Patiënt A, een 69-jarige Joodse man, onderging een lage anterieure resectie wegens een rectumcarcinoom in stadium Dukes C. 3,5 jaar later kreeg hij gecombineerde radio-chemotherapie, gevolgd door een kleinebekkenexenteratie (operatieve verwijdering van darmweefsel uit het kleine bekken), in verband met een recidief op die plaats. Hij kwam 2 jaar daarna op het spreekuur vanwege klachten van pijn aan het scrotum en in zijn linker been.

Bij lichamelijk onderzoek zagen wij een niet-zieke man met een gezwollen linker been, passend bij lymfeoedeem.
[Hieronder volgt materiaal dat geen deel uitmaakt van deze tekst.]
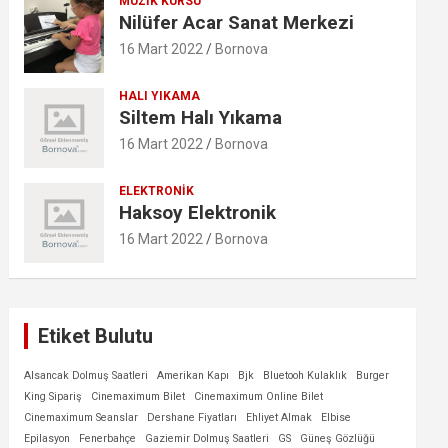
MÜZIK KURSU
Nilüfer Acar Sanat Merkezi
16 Mart 2022
Bornova
HALI YIKAMA
Siltem Halı Yıkama
16 Mart 2022
Bornova
ELEKTRONIK
Haksoy Elektronik
16 Mart 2022
Bornova
Etiket Bulutu
Alsancak Dolmuş Saatleri
Amerikan Kapı
Bjk
Bluetooh Kulaklık
Burger
King Sipariş
Cinemaximum Bilet
Cinemaximum Online Bilet
Cinemaximum Seanslar
Dershane Fiyatları
Ehliyet Almak
Elbise
Epilasyon
Fenerbahçe
Gaziemir Dolmuş Saatleri
GS
Güneş Gözlüğü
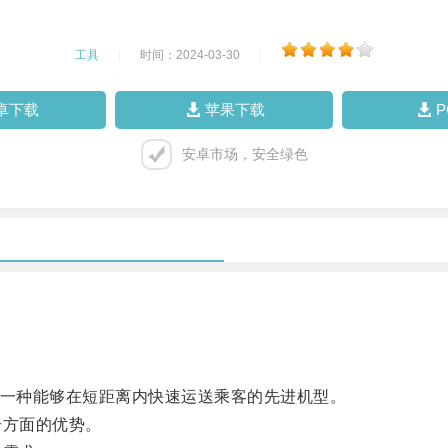
工具
|
时间：2024-03-30
|
卓下载
苹果下载
安卓市场，安全绿色
飞机，是一种能够在短距离内快速运送乘客的先进机型。
方面的优势。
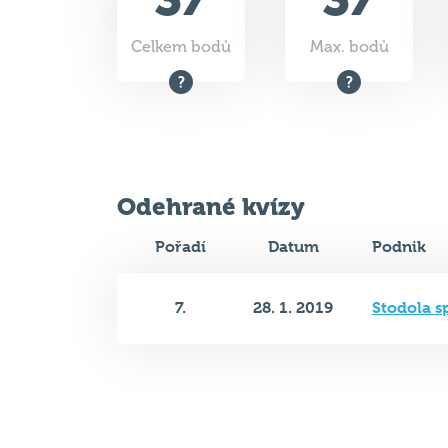
Celkem bodů
Max. bodů
Odehrané kvízy
Pořadí
Datum
Podnik
7.
28. 1. 2019
Stodola s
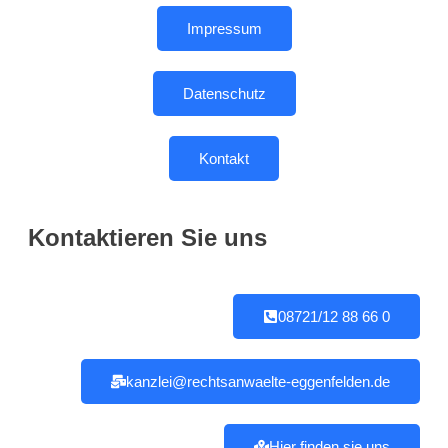
Impressum
Datenschutz
Kontakt
Kontaktieren Sie uns
08721/12 88 66 0
kanzlei@rechtsanwaelte-eggenfelden.de
Hier finden sie uns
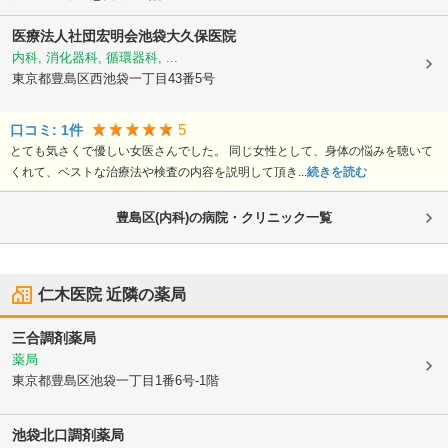
医療法人社団宏明会池袋大久保医院
内科, 消化器科, 循環器科, ...
東京都豊島区
西池袋一丁目43番5号
5
口コミ:
1
件
とても気さくで優しい女医さんでした。 同じ女性として、身体の悩みを聴いて
くれて、ベストな治療法や検査の内容を説明して頂き...
続きを読む
豊島区(内科)の病院・クリニック一覧
仁木医院
近隣の薬局
三合調剤薬局
薬局
東京都豊島区
池袋一丁目1番6号-1階
池袋北口調剤薬局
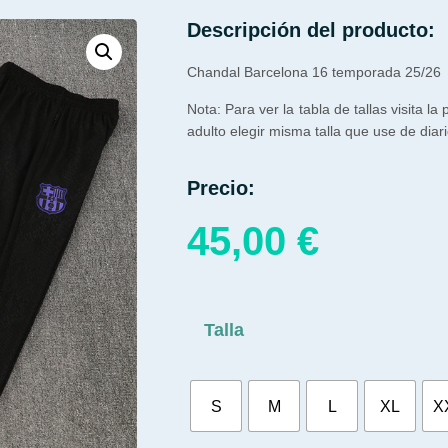
Descripción del producto:
Chandal Barcelona 16 temporada 25/26
Nota: Para ver la tabla de tallas visita la
adulto elegir misma talla que use de diari
Precio:
45,00
€
Talla
S
M
L
XL
X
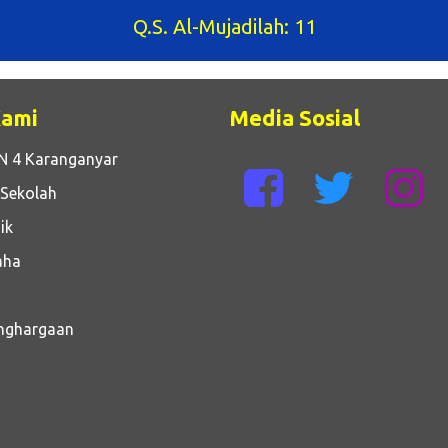
Al Hadits
Kami
Media Sosial
N 4 Karanganyar
 Sekolah
ik
aha
enghargaan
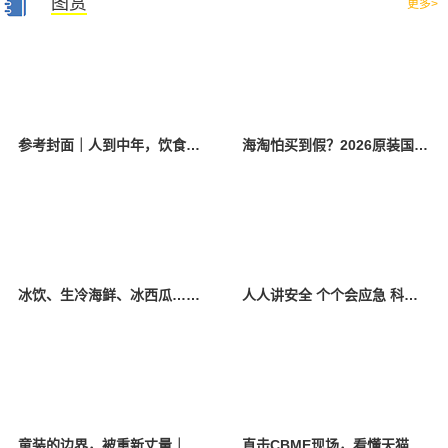
图赏
更多>
参考封面｜人到中年，饮食该如何调整？
海淘怕买到假？2026原装国产羊奶粉靠谱的正规品牌有哪些？
冰饮、生冷海鲜、冰西瓜……泉州人夏季“标配”饮食极易引发胃肠炎
人人讲安全 个个会应急 科学应对防震避险
童装的边界，被重新丈量｜2026中国国际时装周·童话小镇圆满收官
直击CBME现场，看懂天猫母婴“造牌”逻辑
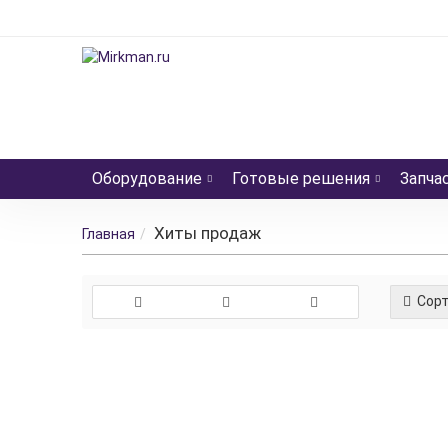
Оборудование
Готовые решения
Запча
Хиты продаж
Главная
Сорт
Электромагнит
Производитель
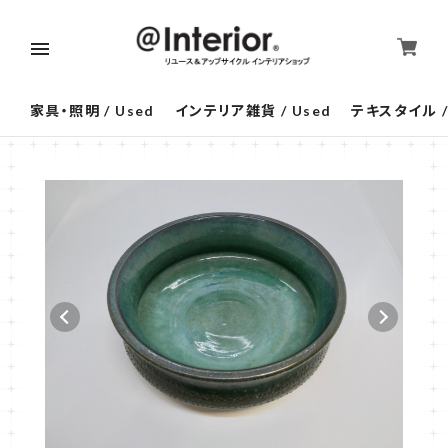
家具・照明 / Used
インテリア雑貨 / Used
テキスタイル /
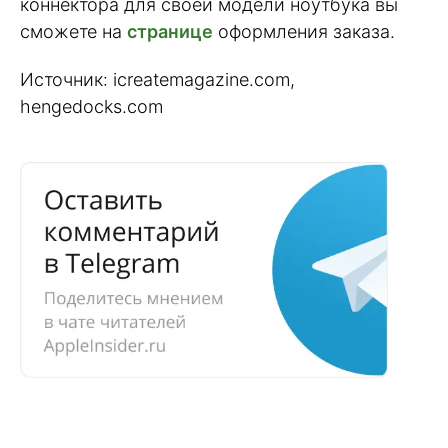
коннектора для своей модели ноутбука вы
сможете на
странице
оформления заказа.
Источник: icreatemagazine.com,
hengedocks.com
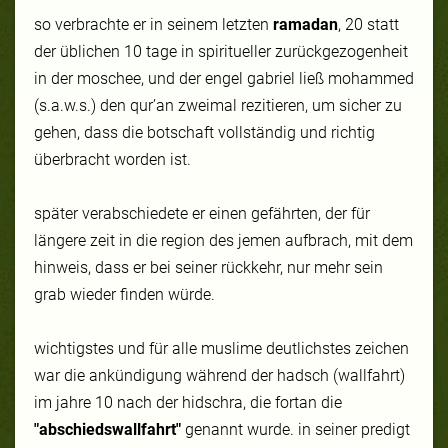
so verbrachte er in seinem letzten
ramadan
, 20 statt
der üblichen 10 tage in spiritueller zurückgezogenheit
in der moschee, und der engel gabriel ließ mohammed
(s.a.w.s.) den qur’an zweimal rezitieren, um sicher zu
gehen, dass die botschaft vollständig und richtig
überbracht worden ist.
später verabschiedete er einen gefährten, der für
längere zeit in die region des jemen aufbrach, mit dem
hinweis, dass er bei seiner rückkehr, nur mehr sein
grab wieder finden würde.
wichtigstes und für alle muslime deutlichstes zeichen
war die ankündigung während der
hadsch
(wallfahrt)
im jahre 10 nach der hidschra, die fortan die
"abschiedswallfahrt"
genannt wurde. in seiner predigt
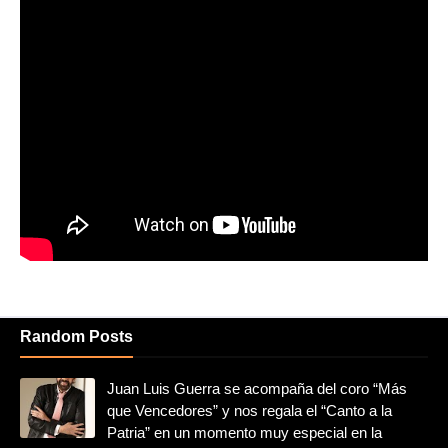
Random Posts
Juan Luis Guerra se acompaña del coro “Más
que Vencedores” y nos regala el “Canto a la
Patria” en un momento muy especial en la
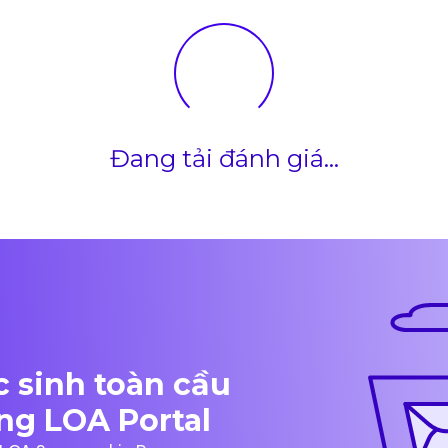
Đang tải đánh giá...
 sinh toàn cầu
ng LOA Portal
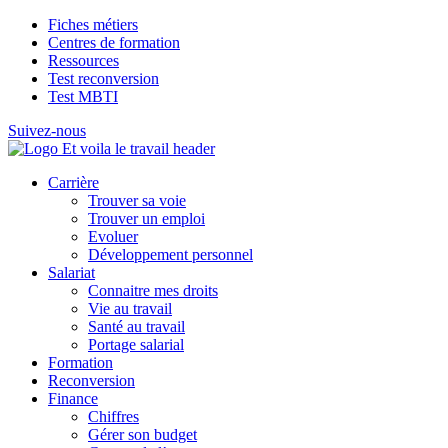
Fiches métiers
Centres de formation
Ressources
Test reconversion
Test MBTI
Suivez-nous
Carrière
Trouver sa voie
Trouver un emploi
Evoluer
Développement personnel
Salariat
Connaitre mes droits
Vie au travail
Santé au travail
Portage salarial
Formation
Reconversion
Finance
Chiffres
Gérer son budget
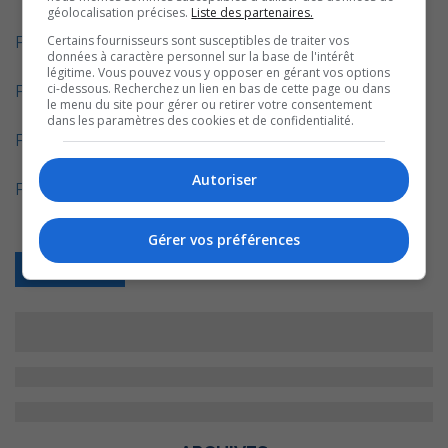
géolocalisation précises.
Liste des partenaires.
Certains fournisseurs sont susceptibles de traiter vos
Partie 1 : Ouverture
données à caractère personnel sur la base de l'intérêt
légitime. Vous pouvez vous y opposer en gérant vos options
ci-dessous. Recherchez un lien en bas de cette page ou dans
Partie 2 : Sylvain Paulhus
le menu du site pour gérer ou retirer votre consentement
dans les paramètres des cookies et de confidentialité.
Partie 3 : Claude Himbeault
Autoriser
Partie 4 : André Descoteaux et conclusion
Gérer vos préférences
Retour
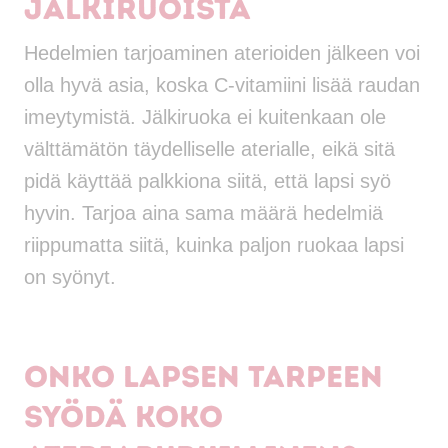
jälkiruoista
Hedelmien tarjoaminen aterioiden jälkeen voi
olla hyvä asia, koska C-vitamiini lisää raudan
imeytymistä. Jälkiruoka ei kuitenkaan ole
välttämätön täydelliselle aterialle, eikä sitä
pidä käyttää palkkiona siitä, että lapsi syö
hyvin. Tarjoa aina sama määrä hedelmiä
riippumatta siitä, kuinka paljon ruokaa lapsi
on syönyt.
Onko lapsen tarpeen
syödä koko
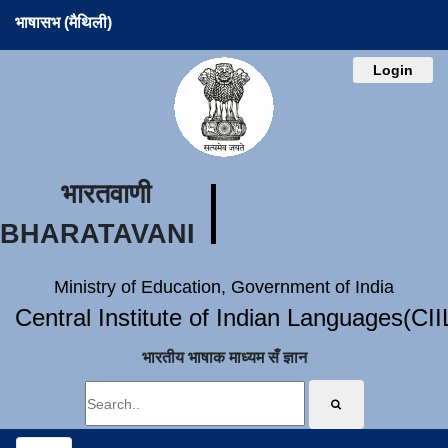
भाषासभ (मैथिली)
Login
भारतवाणी
BHARATAVANI
Ministry of Education, Government of India
Central Institute of Indian Languages(CI
भारतीय भाषाक माध्यम सँ ज्ञान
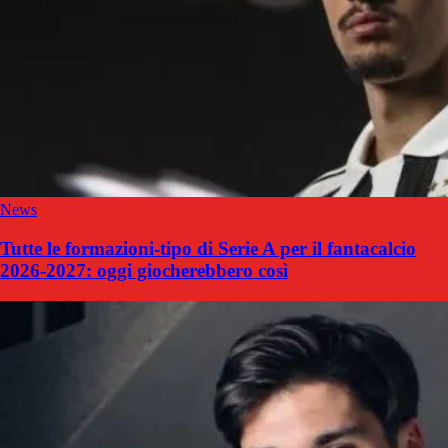
News
Tutte le formazioni-tipo di Serie A per il fantacalcio
2026-2027: oggi giocherebbero così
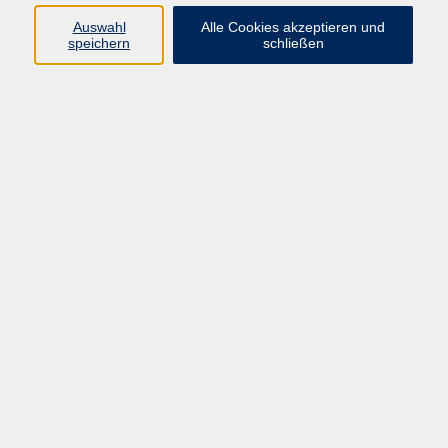
Auswahl
Alle Cookies akzeptieren und
speichern
schließen
Programm
Gesellschaft
Beruf & digitale Teilhabe
Sprachen
Gesundheit
Kultur
Junge VHS
Online-Kurse
VHS unterwegs
Inhalte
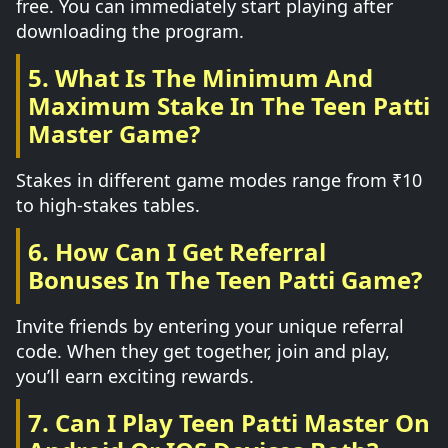
free. You can immediately start playing after
downloading the program.
5. What Is The Minimum And
Maximum Stake In The Teen Patti
Master Game?
Stakes in different game modes range from ₹10
to high-stakes tables.
6. How Can I Get Referral
Bonuses In The Teen Patti Game?
Invite friends by entering your unique referral
code. When they get together, join and play,
you’ll earn exciting rewards.
7. Can I Play Teen Patti Master On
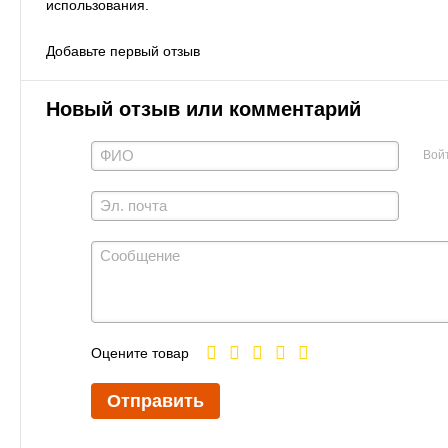
использования.
Добавьте первый отзыв
Новый отзыв или комментарий
Вой
Оцените товар
Отправить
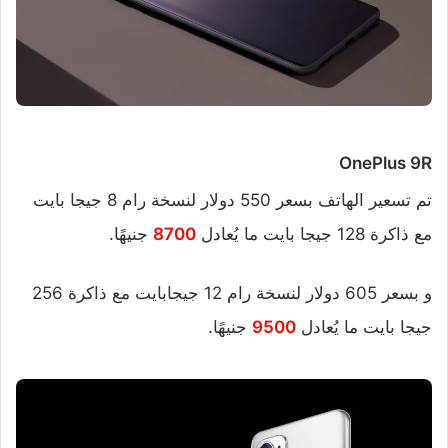
OnePlus 9R
تم تسعير الهاتف بسعر 550 دولار لنسخة رام 8 جيجا بايت
مع ذاكرة 128 جيجا بايت ما يُعادل
8700
جنيهًا.
و بسعر 605 دولار لنسخة رام 12 جيجابايت مع ذاكرة 256
جيجا بايت ما يُعادل
9500
جنيهًا.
De concentratie carcino-embryonaal antigeen bedroeg 32,5 μg/l (bovengrens: 5,0 μg/l). Een CT-scan bevestigde het vermoeden van een tweede lokaal recidief. De tumor zorgde voor hydronefrose van de linker nier door obstructie van de linker ureter. Wij overwogen een nefrostomie met een dubbele-J-katheter. Bij routineonderzoek bleek deze man een afwijkende APTT van 177,4 s te hebben (referentiewaarde APTT: ≤ 32,0 s), die wij niet direct konden verklaren.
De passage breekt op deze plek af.